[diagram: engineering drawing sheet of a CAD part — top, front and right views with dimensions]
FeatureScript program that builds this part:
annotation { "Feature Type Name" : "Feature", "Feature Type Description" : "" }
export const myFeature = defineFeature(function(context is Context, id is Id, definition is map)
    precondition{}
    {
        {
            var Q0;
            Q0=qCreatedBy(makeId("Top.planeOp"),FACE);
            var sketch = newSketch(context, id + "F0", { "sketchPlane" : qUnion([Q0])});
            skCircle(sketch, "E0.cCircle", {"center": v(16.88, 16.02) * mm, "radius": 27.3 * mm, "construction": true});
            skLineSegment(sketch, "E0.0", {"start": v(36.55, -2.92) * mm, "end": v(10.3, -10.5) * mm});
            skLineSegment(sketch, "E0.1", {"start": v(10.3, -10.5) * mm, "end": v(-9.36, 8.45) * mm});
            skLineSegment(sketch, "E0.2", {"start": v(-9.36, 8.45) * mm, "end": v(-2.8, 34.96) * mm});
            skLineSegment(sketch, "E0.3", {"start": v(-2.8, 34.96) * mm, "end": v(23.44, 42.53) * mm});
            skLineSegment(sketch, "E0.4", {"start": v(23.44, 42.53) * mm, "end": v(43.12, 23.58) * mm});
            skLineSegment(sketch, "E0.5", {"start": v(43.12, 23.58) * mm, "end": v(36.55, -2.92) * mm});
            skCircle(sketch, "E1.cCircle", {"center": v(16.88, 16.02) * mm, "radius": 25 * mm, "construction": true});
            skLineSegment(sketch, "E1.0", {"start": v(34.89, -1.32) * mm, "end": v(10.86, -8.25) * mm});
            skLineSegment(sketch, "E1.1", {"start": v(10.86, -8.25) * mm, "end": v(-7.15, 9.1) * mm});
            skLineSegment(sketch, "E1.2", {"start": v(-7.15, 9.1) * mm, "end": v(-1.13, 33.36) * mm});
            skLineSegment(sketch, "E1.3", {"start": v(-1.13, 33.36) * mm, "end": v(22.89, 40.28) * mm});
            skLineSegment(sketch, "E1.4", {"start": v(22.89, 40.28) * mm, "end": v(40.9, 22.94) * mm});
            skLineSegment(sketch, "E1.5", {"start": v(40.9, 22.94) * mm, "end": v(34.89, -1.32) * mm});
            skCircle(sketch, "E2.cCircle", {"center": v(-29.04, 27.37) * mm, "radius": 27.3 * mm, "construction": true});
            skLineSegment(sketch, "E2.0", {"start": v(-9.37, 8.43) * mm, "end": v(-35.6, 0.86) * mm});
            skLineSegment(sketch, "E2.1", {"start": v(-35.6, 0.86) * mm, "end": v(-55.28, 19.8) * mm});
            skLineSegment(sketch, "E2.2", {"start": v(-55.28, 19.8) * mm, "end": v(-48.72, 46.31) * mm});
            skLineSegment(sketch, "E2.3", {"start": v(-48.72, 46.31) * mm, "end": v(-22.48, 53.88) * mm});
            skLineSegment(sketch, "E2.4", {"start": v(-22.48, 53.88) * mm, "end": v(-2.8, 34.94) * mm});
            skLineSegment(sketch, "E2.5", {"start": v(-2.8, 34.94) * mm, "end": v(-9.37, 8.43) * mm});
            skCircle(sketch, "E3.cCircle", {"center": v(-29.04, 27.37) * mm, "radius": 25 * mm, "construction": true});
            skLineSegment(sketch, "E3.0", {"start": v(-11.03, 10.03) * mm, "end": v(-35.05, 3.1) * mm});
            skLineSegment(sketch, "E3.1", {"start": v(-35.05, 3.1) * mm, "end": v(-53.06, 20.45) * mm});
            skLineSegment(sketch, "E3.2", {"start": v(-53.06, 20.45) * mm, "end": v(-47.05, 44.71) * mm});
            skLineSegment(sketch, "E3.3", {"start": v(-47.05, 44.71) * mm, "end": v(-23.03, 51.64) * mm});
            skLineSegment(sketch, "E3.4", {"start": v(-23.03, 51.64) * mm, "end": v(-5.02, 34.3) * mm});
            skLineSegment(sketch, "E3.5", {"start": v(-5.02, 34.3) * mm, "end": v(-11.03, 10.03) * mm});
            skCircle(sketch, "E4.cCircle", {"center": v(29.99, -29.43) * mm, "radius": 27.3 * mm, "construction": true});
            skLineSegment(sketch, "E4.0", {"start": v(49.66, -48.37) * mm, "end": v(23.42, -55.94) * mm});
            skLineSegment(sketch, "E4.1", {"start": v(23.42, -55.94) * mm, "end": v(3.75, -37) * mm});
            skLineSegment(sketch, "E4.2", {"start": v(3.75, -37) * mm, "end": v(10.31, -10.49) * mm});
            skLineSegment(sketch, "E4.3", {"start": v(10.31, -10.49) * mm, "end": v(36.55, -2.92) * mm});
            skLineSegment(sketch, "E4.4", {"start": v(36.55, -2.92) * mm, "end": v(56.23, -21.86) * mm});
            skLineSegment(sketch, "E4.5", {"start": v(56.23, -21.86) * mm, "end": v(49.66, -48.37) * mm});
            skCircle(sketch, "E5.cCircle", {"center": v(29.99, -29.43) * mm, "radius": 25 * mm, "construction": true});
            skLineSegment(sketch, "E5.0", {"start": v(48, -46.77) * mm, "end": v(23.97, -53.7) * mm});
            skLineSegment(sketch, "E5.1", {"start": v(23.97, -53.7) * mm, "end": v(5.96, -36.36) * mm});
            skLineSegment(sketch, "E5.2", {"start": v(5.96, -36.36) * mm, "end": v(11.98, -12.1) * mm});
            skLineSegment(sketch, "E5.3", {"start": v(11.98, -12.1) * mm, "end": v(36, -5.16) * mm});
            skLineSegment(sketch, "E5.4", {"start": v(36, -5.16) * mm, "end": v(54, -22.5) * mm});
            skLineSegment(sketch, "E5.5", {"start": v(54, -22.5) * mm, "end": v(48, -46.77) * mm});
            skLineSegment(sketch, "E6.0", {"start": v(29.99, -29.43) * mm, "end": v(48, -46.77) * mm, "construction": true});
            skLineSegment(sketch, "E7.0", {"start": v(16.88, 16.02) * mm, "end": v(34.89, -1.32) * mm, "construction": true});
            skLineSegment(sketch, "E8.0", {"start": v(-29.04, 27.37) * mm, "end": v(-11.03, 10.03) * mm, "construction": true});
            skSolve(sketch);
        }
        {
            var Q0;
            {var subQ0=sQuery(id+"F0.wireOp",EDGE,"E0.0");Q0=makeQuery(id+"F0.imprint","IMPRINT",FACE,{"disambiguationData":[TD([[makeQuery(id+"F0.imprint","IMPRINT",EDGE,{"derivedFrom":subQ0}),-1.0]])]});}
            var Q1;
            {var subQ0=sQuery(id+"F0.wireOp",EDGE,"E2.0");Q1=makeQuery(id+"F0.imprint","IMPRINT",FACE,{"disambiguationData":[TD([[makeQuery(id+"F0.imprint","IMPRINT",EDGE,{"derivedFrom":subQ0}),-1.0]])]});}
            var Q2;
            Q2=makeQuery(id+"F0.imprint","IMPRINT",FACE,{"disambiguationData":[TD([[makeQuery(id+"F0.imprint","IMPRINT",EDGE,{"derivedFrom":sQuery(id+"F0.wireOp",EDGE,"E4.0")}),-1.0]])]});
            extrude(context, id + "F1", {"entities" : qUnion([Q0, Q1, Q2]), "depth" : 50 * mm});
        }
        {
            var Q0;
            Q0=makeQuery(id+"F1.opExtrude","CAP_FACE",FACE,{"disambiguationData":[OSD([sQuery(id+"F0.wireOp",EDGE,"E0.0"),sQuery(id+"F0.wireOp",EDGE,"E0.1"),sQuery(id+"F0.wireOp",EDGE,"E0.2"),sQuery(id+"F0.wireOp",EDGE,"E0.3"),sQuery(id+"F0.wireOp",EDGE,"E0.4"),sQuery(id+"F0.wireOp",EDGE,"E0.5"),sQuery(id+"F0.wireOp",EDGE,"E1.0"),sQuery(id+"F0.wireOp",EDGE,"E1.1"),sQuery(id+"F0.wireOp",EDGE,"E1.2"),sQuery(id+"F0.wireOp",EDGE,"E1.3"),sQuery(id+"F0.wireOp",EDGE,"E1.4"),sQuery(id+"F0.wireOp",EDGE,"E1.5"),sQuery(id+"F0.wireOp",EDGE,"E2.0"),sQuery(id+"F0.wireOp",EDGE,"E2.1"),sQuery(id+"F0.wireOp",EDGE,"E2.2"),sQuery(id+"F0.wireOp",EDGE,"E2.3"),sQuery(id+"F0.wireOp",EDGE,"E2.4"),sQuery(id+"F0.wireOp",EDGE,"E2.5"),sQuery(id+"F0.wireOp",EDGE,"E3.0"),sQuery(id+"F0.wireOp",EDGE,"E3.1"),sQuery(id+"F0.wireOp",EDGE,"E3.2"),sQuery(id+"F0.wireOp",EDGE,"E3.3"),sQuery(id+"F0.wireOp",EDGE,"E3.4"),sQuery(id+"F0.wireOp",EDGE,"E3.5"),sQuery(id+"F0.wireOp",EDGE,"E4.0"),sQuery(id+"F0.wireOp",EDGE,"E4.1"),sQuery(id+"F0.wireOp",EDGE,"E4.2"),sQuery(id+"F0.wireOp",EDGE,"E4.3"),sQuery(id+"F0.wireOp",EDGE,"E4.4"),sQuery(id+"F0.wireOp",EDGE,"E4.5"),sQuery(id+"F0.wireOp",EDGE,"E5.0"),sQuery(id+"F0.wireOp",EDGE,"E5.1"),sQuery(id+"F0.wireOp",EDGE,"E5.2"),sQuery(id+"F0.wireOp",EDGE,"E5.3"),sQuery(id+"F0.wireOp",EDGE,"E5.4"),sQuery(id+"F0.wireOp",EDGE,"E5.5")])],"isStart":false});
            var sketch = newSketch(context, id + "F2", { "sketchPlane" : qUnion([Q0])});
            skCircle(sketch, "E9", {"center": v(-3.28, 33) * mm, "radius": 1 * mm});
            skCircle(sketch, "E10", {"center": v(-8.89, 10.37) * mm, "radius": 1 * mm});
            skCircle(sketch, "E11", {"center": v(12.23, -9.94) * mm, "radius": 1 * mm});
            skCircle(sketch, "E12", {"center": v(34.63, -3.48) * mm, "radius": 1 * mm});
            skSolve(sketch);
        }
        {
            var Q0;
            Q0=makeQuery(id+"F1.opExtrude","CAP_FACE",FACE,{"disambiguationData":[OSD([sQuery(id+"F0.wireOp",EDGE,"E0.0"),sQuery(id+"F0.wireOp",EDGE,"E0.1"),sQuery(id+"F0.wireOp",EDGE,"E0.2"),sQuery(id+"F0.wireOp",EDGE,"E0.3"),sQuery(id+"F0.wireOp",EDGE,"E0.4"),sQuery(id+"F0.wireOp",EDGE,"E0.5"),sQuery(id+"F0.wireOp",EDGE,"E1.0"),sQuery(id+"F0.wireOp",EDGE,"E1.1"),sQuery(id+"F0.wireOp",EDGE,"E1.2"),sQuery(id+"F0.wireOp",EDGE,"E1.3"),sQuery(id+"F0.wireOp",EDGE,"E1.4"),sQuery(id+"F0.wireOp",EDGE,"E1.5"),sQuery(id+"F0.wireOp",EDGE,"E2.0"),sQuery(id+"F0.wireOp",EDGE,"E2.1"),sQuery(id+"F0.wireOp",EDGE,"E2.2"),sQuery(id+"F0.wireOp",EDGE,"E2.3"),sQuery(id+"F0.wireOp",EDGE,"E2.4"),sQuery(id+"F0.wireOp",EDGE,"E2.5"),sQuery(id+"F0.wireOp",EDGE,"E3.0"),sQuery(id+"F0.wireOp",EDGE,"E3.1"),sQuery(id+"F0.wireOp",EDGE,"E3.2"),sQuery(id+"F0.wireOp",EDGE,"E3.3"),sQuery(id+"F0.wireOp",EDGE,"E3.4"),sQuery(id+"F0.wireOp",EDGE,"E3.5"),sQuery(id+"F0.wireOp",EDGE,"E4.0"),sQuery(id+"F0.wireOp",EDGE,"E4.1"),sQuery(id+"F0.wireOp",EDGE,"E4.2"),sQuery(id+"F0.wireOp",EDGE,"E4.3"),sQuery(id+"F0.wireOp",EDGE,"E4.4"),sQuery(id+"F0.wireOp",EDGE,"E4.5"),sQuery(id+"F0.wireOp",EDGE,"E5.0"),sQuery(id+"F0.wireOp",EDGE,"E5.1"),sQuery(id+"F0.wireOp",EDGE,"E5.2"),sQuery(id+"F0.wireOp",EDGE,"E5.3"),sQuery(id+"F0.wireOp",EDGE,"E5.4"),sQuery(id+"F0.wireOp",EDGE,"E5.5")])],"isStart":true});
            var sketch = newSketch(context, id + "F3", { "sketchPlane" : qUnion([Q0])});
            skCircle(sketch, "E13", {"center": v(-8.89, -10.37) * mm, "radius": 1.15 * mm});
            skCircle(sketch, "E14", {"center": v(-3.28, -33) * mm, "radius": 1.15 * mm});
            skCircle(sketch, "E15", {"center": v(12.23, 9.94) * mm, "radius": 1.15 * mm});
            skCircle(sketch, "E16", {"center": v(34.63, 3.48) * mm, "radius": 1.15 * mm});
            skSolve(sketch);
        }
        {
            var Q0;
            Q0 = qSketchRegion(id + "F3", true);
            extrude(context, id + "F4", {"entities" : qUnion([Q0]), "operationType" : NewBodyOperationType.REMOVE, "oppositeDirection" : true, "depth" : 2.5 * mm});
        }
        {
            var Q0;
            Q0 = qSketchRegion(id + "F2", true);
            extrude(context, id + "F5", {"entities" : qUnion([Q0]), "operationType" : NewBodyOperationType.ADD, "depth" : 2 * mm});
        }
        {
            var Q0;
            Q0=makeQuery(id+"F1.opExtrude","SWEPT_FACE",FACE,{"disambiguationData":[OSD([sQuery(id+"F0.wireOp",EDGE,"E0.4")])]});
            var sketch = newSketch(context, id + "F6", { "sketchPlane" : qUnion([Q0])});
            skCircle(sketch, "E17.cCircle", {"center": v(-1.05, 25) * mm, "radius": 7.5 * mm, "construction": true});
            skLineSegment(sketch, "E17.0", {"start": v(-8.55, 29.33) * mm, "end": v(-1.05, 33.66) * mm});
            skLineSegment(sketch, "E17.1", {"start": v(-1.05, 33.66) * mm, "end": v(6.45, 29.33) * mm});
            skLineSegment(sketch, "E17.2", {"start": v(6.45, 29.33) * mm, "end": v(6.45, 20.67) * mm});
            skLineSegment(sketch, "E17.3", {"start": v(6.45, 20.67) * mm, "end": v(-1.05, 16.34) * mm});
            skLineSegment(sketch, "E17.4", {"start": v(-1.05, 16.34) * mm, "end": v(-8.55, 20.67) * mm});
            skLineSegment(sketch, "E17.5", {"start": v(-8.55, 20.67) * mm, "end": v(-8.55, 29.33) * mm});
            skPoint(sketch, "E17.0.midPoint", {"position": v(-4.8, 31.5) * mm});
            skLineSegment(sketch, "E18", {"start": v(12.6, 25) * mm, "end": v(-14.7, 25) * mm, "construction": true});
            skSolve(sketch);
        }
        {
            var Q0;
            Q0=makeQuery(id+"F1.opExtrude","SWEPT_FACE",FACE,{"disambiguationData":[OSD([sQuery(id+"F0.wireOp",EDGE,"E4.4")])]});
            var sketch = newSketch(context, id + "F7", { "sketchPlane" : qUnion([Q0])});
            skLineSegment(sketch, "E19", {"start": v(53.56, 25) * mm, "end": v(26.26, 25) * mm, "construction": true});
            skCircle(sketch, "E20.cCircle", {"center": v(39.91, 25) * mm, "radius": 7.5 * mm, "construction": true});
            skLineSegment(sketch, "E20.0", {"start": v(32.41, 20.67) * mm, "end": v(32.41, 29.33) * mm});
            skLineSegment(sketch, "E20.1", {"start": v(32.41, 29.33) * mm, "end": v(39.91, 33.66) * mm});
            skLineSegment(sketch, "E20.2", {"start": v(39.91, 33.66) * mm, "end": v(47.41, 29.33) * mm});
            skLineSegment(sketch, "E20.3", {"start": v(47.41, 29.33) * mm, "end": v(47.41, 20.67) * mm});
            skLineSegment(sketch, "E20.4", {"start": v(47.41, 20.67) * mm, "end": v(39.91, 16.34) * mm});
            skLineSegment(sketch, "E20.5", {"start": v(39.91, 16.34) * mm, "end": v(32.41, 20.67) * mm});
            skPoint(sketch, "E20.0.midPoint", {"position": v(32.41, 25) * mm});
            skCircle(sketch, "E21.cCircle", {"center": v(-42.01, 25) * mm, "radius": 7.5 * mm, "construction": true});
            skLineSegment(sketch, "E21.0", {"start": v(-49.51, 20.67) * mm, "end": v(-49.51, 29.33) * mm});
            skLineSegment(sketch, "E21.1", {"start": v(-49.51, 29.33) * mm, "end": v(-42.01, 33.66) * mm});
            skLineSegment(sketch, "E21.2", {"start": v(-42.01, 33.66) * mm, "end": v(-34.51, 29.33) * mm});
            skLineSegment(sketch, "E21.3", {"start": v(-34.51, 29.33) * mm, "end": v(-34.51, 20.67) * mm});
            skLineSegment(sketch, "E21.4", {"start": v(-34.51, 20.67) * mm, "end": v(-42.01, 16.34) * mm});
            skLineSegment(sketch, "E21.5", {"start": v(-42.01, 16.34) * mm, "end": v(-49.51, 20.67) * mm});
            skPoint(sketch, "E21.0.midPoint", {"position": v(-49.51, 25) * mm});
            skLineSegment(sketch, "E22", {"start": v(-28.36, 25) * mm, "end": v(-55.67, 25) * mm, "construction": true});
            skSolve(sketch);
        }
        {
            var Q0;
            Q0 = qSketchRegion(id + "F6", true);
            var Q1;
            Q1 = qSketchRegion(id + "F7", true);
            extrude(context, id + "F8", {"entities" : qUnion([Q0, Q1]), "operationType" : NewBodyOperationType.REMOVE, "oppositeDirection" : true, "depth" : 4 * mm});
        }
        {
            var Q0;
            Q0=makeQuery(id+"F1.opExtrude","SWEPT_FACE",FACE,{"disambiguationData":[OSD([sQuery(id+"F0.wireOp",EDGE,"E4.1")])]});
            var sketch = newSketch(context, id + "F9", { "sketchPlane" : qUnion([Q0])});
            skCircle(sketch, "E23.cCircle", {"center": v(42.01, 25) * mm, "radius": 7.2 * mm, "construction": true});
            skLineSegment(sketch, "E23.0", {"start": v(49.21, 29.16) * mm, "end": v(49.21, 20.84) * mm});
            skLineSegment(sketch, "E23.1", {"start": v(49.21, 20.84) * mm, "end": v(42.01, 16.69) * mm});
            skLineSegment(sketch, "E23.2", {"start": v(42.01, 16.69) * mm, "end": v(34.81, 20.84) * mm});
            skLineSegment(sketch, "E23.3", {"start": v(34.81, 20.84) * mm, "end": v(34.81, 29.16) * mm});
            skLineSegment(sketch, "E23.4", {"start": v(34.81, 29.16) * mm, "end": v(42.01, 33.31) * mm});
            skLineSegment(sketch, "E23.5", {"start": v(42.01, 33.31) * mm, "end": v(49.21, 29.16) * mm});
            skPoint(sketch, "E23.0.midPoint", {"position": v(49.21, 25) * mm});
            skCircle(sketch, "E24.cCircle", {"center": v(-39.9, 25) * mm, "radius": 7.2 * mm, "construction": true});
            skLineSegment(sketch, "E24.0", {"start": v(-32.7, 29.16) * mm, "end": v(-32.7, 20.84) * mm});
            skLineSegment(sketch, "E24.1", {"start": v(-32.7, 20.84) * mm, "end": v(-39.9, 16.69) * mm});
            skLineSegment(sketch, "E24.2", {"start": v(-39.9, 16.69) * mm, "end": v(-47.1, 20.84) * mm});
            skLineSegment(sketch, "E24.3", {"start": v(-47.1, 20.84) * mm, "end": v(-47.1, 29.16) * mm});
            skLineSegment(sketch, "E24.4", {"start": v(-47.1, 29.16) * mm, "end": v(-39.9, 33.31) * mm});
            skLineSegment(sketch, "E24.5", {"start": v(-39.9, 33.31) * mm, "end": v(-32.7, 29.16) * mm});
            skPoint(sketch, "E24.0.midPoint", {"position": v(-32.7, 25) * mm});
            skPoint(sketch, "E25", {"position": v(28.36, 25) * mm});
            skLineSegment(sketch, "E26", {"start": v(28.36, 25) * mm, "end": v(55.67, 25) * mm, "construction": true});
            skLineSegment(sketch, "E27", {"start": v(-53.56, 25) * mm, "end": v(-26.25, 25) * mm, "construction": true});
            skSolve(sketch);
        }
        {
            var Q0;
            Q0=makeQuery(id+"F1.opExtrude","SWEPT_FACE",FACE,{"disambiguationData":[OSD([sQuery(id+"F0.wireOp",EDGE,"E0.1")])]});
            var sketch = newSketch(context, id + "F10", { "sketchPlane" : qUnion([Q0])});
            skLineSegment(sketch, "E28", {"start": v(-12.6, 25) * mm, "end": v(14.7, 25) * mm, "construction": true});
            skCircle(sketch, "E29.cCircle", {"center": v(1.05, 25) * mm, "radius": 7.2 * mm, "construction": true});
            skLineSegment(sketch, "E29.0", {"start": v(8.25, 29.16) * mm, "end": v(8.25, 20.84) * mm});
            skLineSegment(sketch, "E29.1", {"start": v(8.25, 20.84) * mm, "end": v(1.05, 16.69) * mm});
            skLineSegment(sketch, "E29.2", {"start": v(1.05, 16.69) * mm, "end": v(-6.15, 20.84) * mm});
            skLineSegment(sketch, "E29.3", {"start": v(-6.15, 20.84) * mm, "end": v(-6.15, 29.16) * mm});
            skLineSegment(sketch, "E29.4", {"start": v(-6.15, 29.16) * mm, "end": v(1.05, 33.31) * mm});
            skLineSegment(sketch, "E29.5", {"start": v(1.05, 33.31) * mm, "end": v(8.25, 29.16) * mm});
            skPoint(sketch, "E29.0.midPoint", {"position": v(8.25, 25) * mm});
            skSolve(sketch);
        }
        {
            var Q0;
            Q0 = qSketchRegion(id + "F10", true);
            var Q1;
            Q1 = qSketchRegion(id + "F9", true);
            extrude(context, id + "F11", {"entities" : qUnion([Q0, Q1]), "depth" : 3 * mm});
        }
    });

Stated goal |
Please pull out each line of the material above that contains the string "REMOVE", with uppercase and lowercase counting as different.

Full solution |
            extrude(context, id + "F4", {"entities" : qUnion([Q0]), "operationType" : NewBodyOperationType.REMOVE, "oppositeDirection" : true, "depth" : 2.5 * mm});
            extrude(context, id + "F8", {"entities" : qUnion([Q0, Q1]), "operationType" : NewBodyOperationType.REMOVE, "oppositeDirection" : true, "depth" : 4 * mm});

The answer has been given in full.